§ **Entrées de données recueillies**
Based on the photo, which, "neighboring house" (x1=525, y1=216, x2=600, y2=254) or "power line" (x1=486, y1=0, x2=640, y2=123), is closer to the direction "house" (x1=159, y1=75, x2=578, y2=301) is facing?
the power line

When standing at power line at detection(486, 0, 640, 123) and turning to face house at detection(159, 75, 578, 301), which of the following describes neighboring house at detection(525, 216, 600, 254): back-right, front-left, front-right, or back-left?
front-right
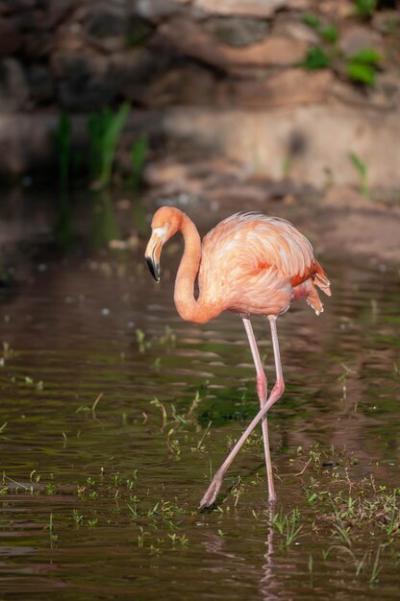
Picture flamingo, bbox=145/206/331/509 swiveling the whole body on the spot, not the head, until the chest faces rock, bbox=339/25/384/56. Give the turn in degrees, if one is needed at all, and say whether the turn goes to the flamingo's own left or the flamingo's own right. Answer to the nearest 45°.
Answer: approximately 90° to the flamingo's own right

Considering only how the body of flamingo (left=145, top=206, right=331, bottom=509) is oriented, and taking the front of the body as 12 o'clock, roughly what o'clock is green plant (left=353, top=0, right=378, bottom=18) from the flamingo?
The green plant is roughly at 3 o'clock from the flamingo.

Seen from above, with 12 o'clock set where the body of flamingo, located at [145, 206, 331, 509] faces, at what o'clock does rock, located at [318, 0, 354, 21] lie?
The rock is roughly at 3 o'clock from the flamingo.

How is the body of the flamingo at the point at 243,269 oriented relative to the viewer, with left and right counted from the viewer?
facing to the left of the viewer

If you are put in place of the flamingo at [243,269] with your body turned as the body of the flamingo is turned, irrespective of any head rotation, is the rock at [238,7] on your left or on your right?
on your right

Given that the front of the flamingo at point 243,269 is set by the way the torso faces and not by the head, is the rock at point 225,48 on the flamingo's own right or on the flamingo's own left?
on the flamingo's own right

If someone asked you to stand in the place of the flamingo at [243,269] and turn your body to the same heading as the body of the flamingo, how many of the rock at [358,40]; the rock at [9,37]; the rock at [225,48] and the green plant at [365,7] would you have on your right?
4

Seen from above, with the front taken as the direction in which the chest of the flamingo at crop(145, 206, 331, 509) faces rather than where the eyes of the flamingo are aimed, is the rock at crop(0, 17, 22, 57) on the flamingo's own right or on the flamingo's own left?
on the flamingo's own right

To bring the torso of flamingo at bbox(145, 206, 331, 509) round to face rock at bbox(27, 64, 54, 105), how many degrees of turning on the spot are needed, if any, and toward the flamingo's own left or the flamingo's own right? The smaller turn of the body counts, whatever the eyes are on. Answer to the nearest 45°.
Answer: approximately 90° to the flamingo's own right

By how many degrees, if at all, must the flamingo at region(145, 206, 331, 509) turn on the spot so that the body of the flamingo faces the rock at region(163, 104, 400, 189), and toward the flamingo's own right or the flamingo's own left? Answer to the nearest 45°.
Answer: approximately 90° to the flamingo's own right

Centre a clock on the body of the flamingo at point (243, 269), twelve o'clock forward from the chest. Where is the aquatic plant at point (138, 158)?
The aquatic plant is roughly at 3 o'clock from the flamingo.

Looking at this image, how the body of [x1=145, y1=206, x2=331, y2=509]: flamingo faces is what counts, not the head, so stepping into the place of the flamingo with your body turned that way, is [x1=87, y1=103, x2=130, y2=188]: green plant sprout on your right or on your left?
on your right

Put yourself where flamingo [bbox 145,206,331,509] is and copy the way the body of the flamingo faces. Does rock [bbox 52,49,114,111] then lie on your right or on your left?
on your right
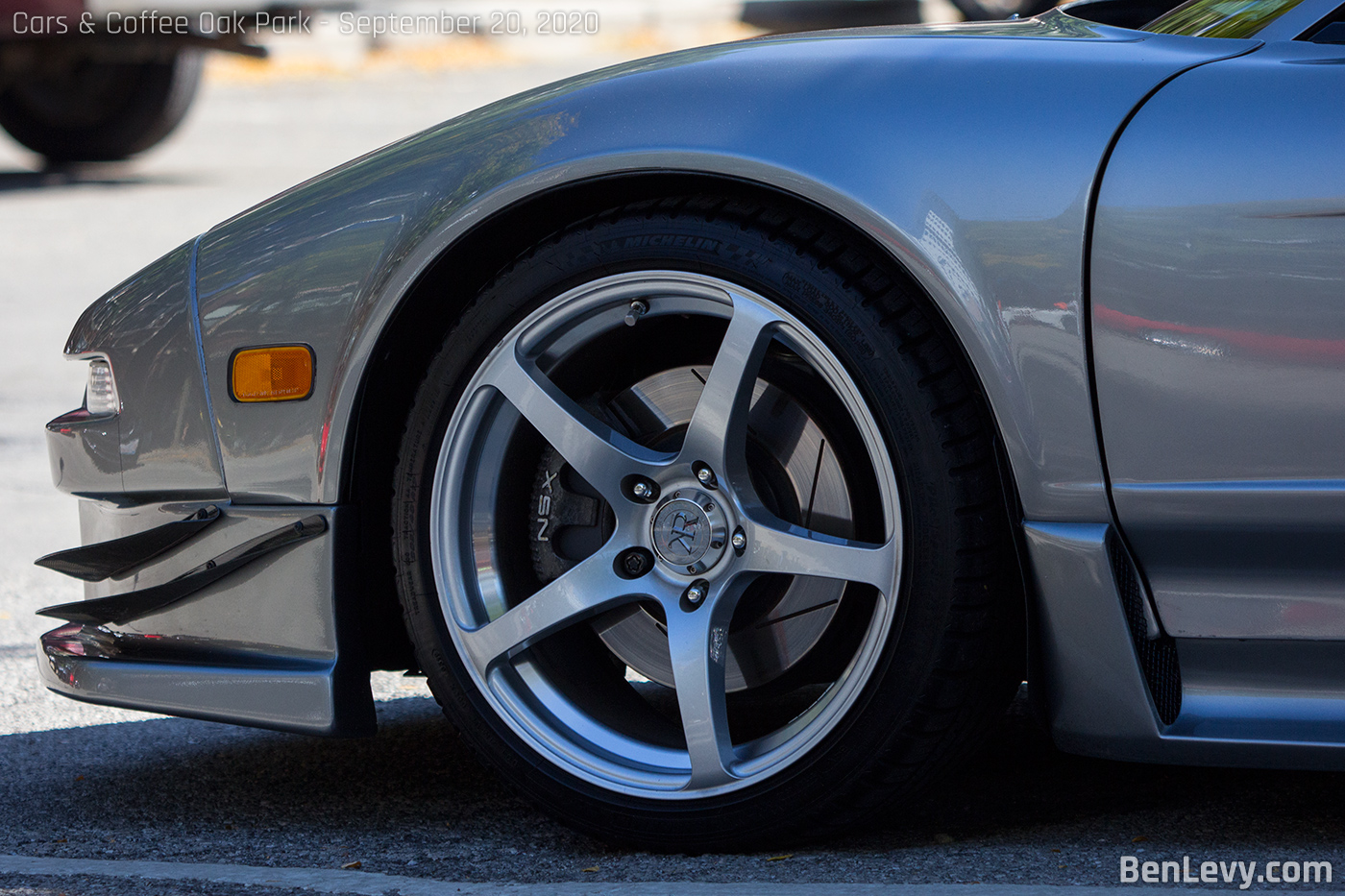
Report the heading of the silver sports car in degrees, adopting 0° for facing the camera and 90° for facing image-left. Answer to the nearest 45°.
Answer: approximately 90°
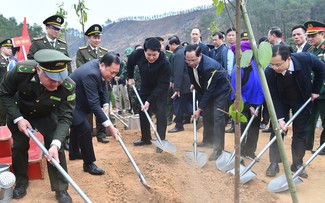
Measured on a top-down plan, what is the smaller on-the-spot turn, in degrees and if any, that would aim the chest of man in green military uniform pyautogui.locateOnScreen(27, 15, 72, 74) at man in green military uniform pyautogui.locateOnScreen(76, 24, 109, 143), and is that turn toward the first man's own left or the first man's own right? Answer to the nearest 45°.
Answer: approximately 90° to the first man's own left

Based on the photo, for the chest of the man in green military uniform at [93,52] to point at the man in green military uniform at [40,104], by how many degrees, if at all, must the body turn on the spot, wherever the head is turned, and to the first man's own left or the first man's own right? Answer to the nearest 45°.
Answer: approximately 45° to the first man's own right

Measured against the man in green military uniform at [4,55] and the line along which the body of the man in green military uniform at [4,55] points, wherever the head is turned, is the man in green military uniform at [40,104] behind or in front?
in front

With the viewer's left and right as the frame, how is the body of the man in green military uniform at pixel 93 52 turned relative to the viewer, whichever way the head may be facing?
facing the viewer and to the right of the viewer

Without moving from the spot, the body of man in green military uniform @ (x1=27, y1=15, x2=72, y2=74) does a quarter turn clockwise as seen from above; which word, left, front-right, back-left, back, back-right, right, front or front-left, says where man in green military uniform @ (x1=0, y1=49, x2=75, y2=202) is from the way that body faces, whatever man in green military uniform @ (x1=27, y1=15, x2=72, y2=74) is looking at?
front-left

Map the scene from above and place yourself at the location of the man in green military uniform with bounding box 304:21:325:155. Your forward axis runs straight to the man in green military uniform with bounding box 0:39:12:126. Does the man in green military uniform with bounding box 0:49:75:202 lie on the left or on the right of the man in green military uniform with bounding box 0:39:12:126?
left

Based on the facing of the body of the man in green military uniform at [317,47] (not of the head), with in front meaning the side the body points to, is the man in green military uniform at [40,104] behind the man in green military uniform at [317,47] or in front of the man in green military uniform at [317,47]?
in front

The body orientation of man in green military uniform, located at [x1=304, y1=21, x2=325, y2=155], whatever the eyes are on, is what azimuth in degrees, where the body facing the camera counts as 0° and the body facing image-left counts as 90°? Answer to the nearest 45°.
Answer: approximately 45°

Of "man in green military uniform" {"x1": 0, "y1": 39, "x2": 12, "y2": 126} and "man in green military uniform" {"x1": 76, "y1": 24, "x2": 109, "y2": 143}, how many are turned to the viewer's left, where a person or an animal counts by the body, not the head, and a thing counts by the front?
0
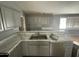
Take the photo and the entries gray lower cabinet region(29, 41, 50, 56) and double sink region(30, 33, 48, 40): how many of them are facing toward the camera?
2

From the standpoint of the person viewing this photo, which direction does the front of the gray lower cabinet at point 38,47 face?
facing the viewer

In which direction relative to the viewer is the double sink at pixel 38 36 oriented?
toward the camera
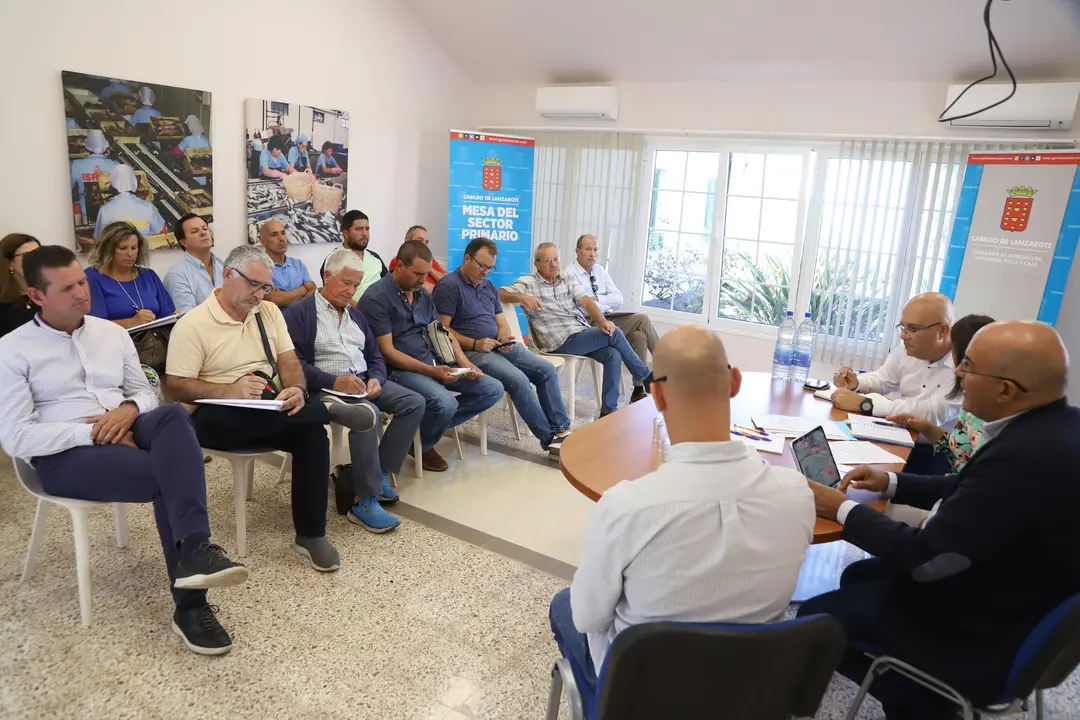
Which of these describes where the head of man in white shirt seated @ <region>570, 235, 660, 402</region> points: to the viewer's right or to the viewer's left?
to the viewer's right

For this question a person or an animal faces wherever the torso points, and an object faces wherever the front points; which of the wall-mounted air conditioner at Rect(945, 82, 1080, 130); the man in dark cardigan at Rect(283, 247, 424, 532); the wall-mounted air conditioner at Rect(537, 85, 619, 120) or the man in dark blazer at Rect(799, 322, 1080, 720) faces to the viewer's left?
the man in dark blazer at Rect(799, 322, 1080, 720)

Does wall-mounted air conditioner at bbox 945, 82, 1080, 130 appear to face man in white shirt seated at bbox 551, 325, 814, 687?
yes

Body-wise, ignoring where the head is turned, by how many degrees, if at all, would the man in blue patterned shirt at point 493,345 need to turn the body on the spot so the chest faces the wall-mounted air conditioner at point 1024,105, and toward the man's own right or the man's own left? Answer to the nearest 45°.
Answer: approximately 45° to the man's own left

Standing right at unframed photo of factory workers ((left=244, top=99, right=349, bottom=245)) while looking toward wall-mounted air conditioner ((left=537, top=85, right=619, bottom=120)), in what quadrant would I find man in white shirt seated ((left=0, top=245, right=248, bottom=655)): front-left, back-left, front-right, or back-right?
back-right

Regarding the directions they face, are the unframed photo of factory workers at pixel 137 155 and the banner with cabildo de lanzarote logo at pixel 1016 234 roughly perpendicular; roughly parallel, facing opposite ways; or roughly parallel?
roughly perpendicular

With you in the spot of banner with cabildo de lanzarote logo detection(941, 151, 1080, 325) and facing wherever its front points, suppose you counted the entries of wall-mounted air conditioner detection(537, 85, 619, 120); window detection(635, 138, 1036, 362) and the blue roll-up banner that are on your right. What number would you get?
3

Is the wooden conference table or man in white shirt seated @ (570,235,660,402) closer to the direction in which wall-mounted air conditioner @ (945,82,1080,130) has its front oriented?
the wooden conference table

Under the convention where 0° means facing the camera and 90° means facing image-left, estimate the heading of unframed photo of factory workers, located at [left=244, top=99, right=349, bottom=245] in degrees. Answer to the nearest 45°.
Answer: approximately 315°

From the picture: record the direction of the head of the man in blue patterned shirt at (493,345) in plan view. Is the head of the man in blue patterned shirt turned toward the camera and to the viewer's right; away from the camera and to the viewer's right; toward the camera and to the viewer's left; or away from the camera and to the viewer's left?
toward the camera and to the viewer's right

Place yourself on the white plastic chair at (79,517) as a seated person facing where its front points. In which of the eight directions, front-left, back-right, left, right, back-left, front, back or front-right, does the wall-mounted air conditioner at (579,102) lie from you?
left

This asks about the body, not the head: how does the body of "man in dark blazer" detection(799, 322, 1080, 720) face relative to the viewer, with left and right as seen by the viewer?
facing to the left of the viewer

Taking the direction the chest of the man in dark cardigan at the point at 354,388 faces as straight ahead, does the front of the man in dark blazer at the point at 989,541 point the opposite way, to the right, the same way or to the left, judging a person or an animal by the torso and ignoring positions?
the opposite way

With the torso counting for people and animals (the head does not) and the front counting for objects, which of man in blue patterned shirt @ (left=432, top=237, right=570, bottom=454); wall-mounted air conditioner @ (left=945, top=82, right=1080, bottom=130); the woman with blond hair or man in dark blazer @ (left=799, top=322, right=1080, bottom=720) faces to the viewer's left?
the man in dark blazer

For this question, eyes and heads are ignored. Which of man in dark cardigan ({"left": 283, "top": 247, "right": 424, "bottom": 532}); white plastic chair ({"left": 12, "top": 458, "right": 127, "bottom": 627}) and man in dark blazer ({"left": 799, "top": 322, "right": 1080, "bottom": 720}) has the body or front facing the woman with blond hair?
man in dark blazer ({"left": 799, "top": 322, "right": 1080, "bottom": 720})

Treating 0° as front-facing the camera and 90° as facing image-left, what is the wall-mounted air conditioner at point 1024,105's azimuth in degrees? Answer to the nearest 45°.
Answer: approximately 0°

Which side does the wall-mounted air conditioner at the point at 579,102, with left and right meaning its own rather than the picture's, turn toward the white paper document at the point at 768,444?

§ **Tâche demandée**
Indiquez combien de lignes ci-dessus contiennent le mot « directions ». Donnez uniquement le nombre.

§ **Résultat**
2